Изменить размер шрифта - +
Арка от слаженных движений их тел трещит и, похоже, скоро обвалится. Не знаю, каменная она или гипсометаллическая, но ее падение невыгодно никому из нас.

Перевожу взгляд на близнецов. Те явно не в себе: голова Эмилии свешивается на грудь, волосы от мерных покачиваний колышутся, как водоросли в воде, и липнут, как водоросли; по телу Эмиля пробегают судороги, шея выгнута под немыслимым углом, острый кадык торчит, словно ребро ножа. Ребис шевелит губами; я, конечно, не слышу, что он там бормочет, зато вижу, как он направляет звук, будто умелый актер на сцене с плохой акустикой, и направляет не куда-нибудь, на близнецов. Опять чертов Кадош ловит рыбку в мутной воде, заговаривает Эмиля-Эмилию на подчинение. Я злюсь — и вместе с тем понимаю Абба Амону, понимаю нас всех.

Каждый из нас, собравшихся здесь, кроме туга Нэйтика, мечтает поймать ее, эту бабочку, вонзиться в нее булавкой, пришпилить к собственному плану бытия, заполучить навечно. Нас словно по конкурсу отобрали, глухих к голосу разума, неспособных подавить свою природу, ввести ее в рамки человеческого поведения, одержимых. Охотников. А добыча вот она, мотается в путах, сплетенных для нее техперсоналом, ждет, кому достанется. Кто тот счастливчик, которому Эмиль или Эмилия мозги выжжет. Мы всё понимаем, но от Эмиля или Эмилии нипочем не откажемся, даже если заполучить их значит разрушить собственное эго.

Наверное, того и пытается достичь истинная любовь — истинная не в нашем, людском, а в природном, вечном значении — разрушить наше эго, разъесть его. Оттого и действует на нас, будто сульфур, серная пыльца с крыльев алхимической бабочки.

Пока я размышляю над сущностью любви, Джон сосредоточенно управляет сразу несколькими куклами. Сейчас, например, он шипит своей матери прямо в ухо очередной приказ, усиливая нажим балисонга.

— Люи диэ нинд! — выкрикивает Клаустра по-французски. Я, разумеется, не понимаю ни слова. Но мать Джона и говорит не со мной, а с Ребисом. И тот понимает, что от него требуется.

— Нинд! — приказывает он раньше, чем отзвучит эхо.

Звучит как «убей» или «умри». В легких у меня заканчивается воздух. Нэйтик, не сводя глаз со своего божества, отпускает Ребиса, распуская платок на его горле. Глаза слуги Кали стекленеют.
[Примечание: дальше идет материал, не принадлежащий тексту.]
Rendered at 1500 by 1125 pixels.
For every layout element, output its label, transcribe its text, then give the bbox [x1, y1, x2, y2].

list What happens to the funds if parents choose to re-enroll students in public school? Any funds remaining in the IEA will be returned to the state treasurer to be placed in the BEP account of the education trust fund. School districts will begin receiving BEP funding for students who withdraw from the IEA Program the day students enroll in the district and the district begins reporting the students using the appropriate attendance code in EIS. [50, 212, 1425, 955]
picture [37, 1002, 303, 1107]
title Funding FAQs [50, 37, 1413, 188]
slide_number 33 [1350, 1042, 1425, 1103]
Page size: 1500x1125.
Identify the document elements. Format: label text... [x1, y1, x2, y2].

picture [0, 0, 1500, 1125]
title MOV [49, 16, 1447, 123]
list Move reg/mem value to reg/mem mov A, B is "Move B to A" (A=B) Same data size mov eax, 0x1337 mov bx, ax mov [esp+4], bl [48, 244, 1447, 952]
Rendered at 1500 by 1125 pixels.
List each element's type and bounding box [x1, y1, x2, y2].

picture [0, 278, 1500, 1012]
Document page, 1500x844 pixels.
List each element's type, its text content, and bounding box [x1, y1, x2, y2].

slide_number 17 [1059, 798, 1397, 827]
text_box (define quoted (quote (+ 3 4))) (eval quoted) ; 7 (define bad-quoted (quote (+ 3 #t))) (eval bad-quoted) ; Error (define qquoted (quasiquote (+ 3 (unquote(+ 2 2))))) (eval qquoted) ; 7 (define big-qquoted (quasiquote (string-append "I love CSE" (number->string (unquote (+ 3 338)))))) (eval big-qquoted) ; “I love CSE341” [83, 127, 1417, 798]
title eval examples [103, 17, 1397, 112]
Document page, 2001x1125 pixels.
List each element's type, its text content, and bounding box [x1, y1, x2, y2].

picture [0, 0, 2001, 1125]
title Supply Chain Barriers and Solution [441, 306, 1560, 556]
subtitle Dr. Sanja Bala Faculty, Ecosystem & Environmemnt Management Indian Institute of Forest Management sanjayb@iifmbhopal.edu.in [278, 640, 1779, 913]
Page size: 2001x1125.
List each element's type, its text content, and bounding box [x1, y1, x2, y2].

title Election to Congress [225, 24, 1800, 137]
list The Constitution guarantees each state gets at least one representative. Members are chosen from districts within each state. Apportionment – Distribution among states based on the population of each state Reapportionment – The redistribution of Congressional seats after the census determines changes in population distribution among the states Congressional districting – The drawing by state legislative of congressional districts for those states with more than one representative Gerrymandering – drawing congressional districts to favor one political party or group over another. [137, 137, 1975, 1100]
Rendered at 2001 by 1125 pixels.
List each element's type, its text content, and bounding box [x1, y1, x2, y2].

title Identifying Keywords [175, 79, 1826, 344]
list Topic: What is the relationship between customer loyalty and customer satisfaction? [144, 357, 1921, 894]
Нэйтик, туг-душитель, искушенный в мастерстве связывания, обязанный убить во славу Кали Ма сотни людей, спит с открытыми глазами — почти так же крепко, как его соотечественники-адживики, покорные Великой Необходимости, Нияти-ваде, Судьбе.

 

Эмиль

Мир — место изменчивое. Только что мы с сестрой висели на дыбе в пещерах адживиков, тратя все силы на то, чтобы выжить и сохранить разум свой хоть в малой мере, отпущенной нам природой, и вот мы уже летим в тартарары, запущенные отцом нашим в открытый космос, сорвавшись с привычных орбит. Я больше не вращаюсь вокруг Яна, а Эми — вокруг Джона. Мы летим, каждый в свою сторону, и видим каждый свое будущее. Наш страх перед будущим заглушен голосом Ребиса. Мы не понимаем слов, которых он произносит, речь его похожа на выступление Гитлера: сперва напыщенно, затем льстиво, затем взвешенно, затем все безумней и безумней. И вот Абба Амона уже орет и топает, будто распорядитель в цирке уродов, что-то приказывает, что-то обещает, клянется, что мы унаследуем землю вместе с кроткими…

От слов отца, от мерного качания арки мы чувствуем, как в нас впиваются все осколки всех миров. Не знаю, кто из нас первым начал раскачивать арку, но это смертельно опасное колыхание, оно может убить и нас, и тех, кто прячется во тьме. Наши тела транслируют панические сигналы, и вместе с тем от усталости, от дурманных испарений, от отцовской ворожбы глаза наши закрываются, а разум, наоборот, излишне открыт и уязвим, он позволяет переполняющим его чувствам затопить нас, поглотить и пожрать.

Отец нашептывает нам воплощение мечты, и если у небесных тел бывает мечта, то это полет в космических огнях или в ледяной алмазной пыли, а в конце его — взрыв ярче тысячи солнц, выжигающий целую галактику до самого ее центра, черной дыры, равнодушно глотающей межзвездные облака и туманности.